[[ Dataset excerpts, beginning ]]
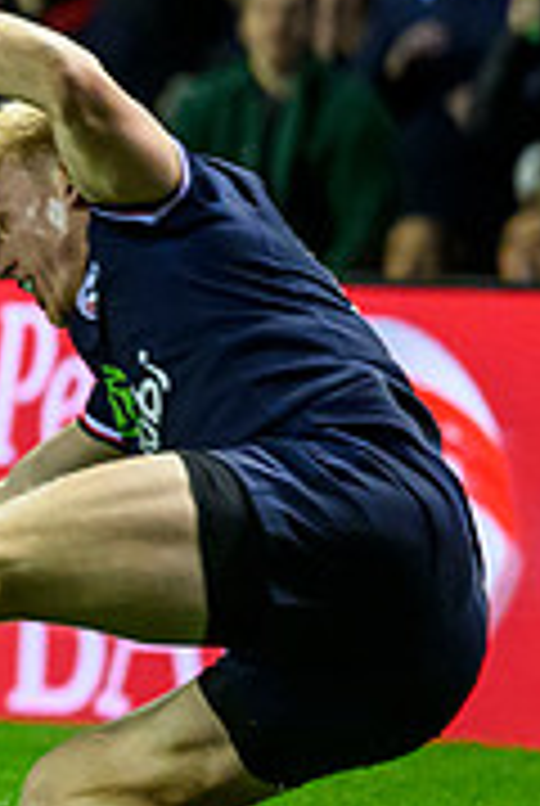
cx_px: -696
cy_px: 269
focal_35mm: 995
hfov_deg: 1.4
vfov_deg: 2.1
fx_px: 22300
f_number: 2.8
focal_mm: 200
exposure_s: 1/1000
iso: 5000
[[ Dataset excerpts, end ]]
[[ Dataset excerpts, beginning ]]
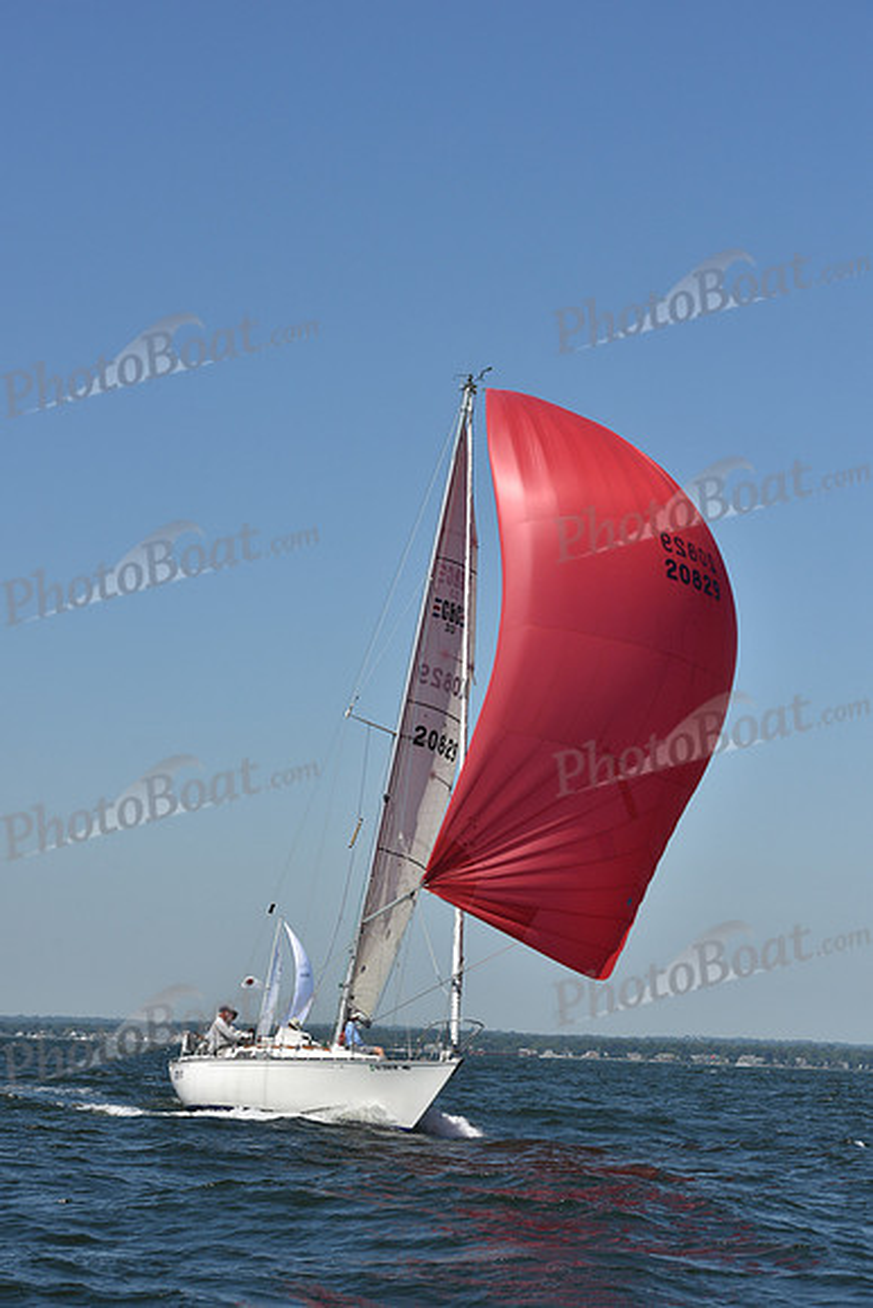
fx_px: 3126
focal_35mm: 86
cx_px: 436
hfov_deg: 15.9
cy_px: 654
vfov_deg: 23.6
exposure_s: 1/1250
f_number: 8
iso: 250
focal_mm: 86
[[ Dataset excerpts, end ]]
What you have to do.
Output should match, line for line, the stretch of the material above from the line holding "focal_35mm: 86" through the line holding "focal_mm: 86".

Your response.
focal_35mm: 86
cx_px: 436
hfov_deg: 15.9
cy_px: 654
vfov_deg: 23.6
exposure_s: 1/1250
f_number: 8
iso: 250
focal_mm: 86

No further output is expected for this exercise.